Jim Turrell’s art seems to reflect Quaker values better: “My grandmother used to tell me that as you sat in Quaker silence you were to go inside to greet the light. That expression stuck with me” (see images of Turrell’s art here) (image top right, Turrell’s “Kielder Skyspace”).
From Artblog:
“The idea of carrying your message outside your house and into the world…is what Quakers (and all religions) try to do.” Artblog.
From “Faith and Practice of the Philadelphia Yearly Meeting,” E. Ministry of Outreach—
Outreach
What are we doing as a Meeting to communicate our presence and our principles to the community around us? Does our Meeting’s ministry of outreach lead Friends to share their spiritual experiences with others? …Do I seize opportunities to tell others about the Religious Society of Friends and invite them to worship with us?
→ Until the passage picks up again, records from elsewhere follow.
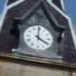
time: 4:00
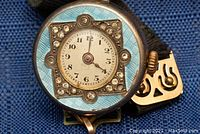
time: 4:01
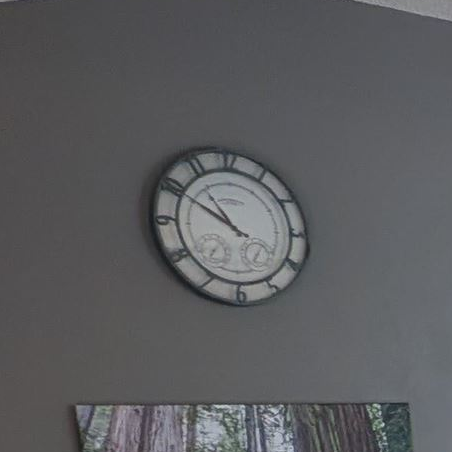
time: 10:50
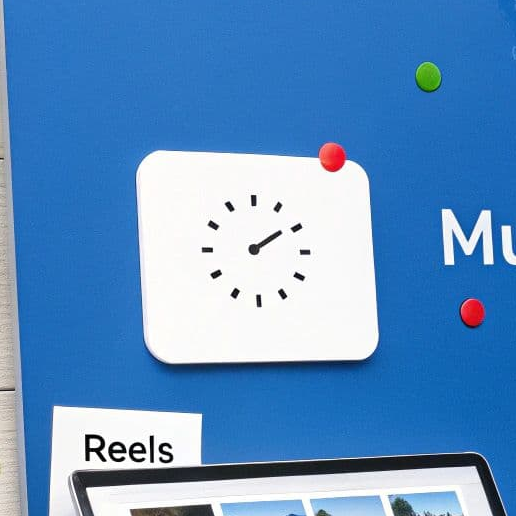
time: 2:09
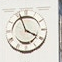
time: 3:56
Is my manner with visitors and attenders to our Meeting one of welcome?Collaboration
…What opportunities have I taken to know people from different religious and cultural backgrounds, to worship with them,and to work with them on common concerns? What opportunities have I taken to know, to work, and to worship with Friends outside of my own Meeting?
I find it funny that people take liberties with a religion that they would not with others.
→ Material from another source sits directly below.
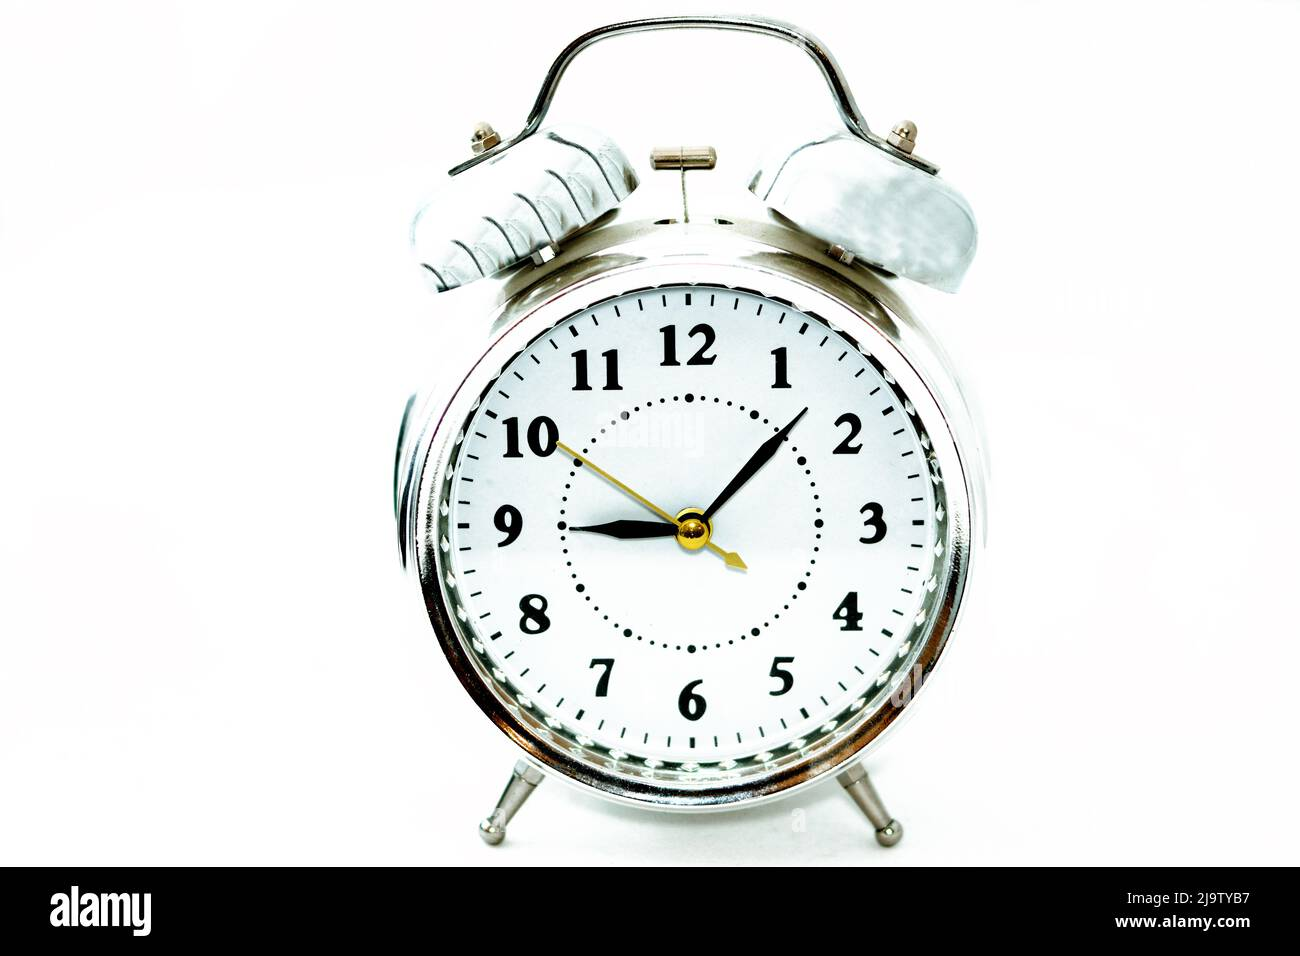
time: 9:07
I wonder if the artists took the time to attend Meeting across the road on Sunday morning?
One more thing (in a second email)…
It is not the place (house) that matters. Some of my favorite Meetings were held outdoors while attending summer camp at Quaker camps. Sitting in the woods on a quiet sunday morning with just the birds speaking is a great way to commune with nature.
In my mind the abandonment of the Little Meeting is not the important part because those families rejoined the Abington Friends Meeting across the road. The Religious Society of Friends is a living community as represented by the active Meetings.
…Like many religions that have had their communities change, i.e.. the Jewish removal from the Strawberry Mansion section of North Philadelphia, churches get recycled or torn down. Religion is a living thing while buildings are simply vessels that shelter those communities.